▸ **GOAL OF THE EXERCISE**:
Pictures excluded, return the lines below from the first through the line holding "Michigan’s most beautify counties, and offers".

===== DATA FOR ANALYSIS

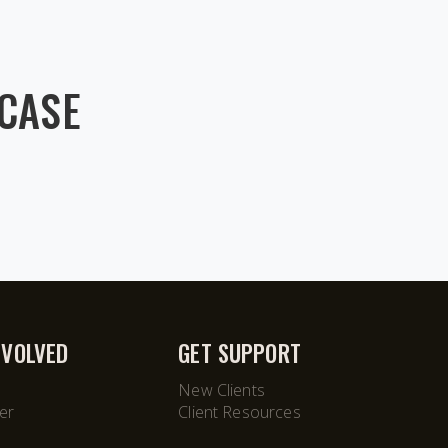
WCASE
NVOLVED
GET SUPPORT
New Clients
er
Client Resources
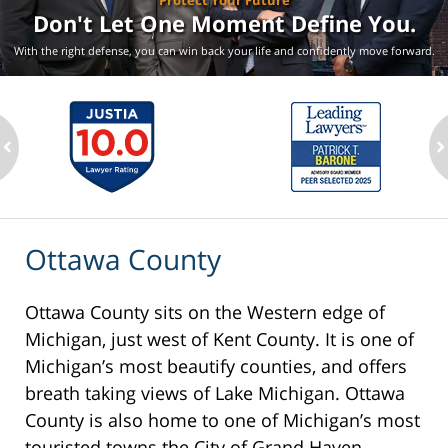
Protect Your Future
Don't Let One Moment
Define You.
With the right defense, you can win back your life
and confidently move forward.
ev
n
Ottawa County
Ottawa County sits on the Western edge of
Michigan, just west of Kent County. It is one of
Michigan’s most beautify counties, and offers
breath taking views of Lake Michigan. Ottawa
County is also home to one of Michigan’s most
touristed towns the City of Grand Haven,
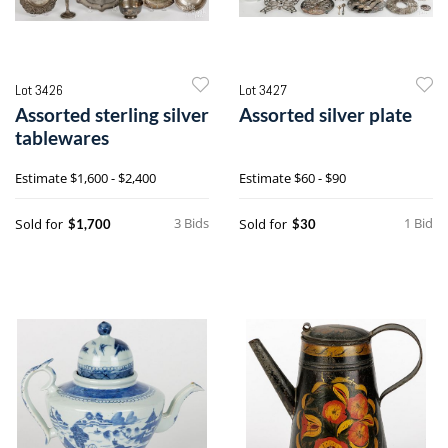
Lot 3426
Lot 3427
Assorted sterling silver
Assorted silver plate
tablewares
Estimate
$1,600 - $2,400
Estimate
$60 - $90
3 Bids
1 Bid
Sold for
Sold for
$1,700
$30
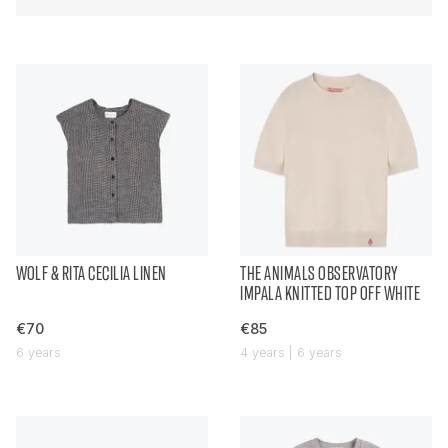
WOLF & RITA CECILIA LINEN
THE ANIMALS OBSERVATORY
IMPALA KNITTED TOP OFF WHITE
€70
€85
6 years
4 years | 6 years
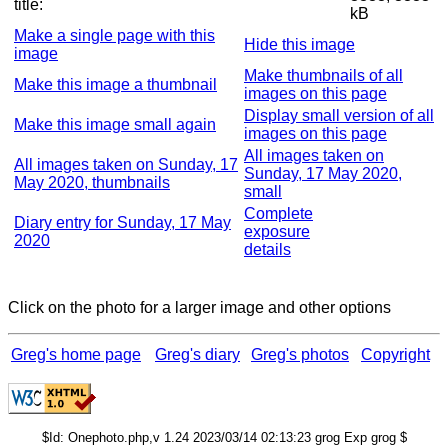
title:
kB
Make a single page with this
Hide this image
image
Make thumbnails of all
Make this image a thumbnail
images on this page
Display small version of all
Make this image small again
images on this page
All images taken on
All images taken on Sunday, 17
Sunday, 17 May 2020,
May 2020, thumbnails
small
Complete
Diary entry for Sunday, 17 May
exposure
2020
details
Click on the photo for a larger image and other options
Greg's home page
Greg's diary
Greg's photos
Copyright
$Id: Onephoto.php,v 1.24 2023/03/14 02:13:23 grog Exp grog $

==========

▸ **RESPONSE TO THIS TASK**:
WCASE
NVOLVED
GET SUPPORT
New Clients
er
Client Resources
Protect Your Future
Don't Let One Moment
Define You.
With the right defense, you can win back your life
and confidently move forward.
ev
n
Ottawa County
Ottawa County sits on the Western edge of
Michigan, just west of Kent County. It is one of
Michigan’s most beautify counties, and offers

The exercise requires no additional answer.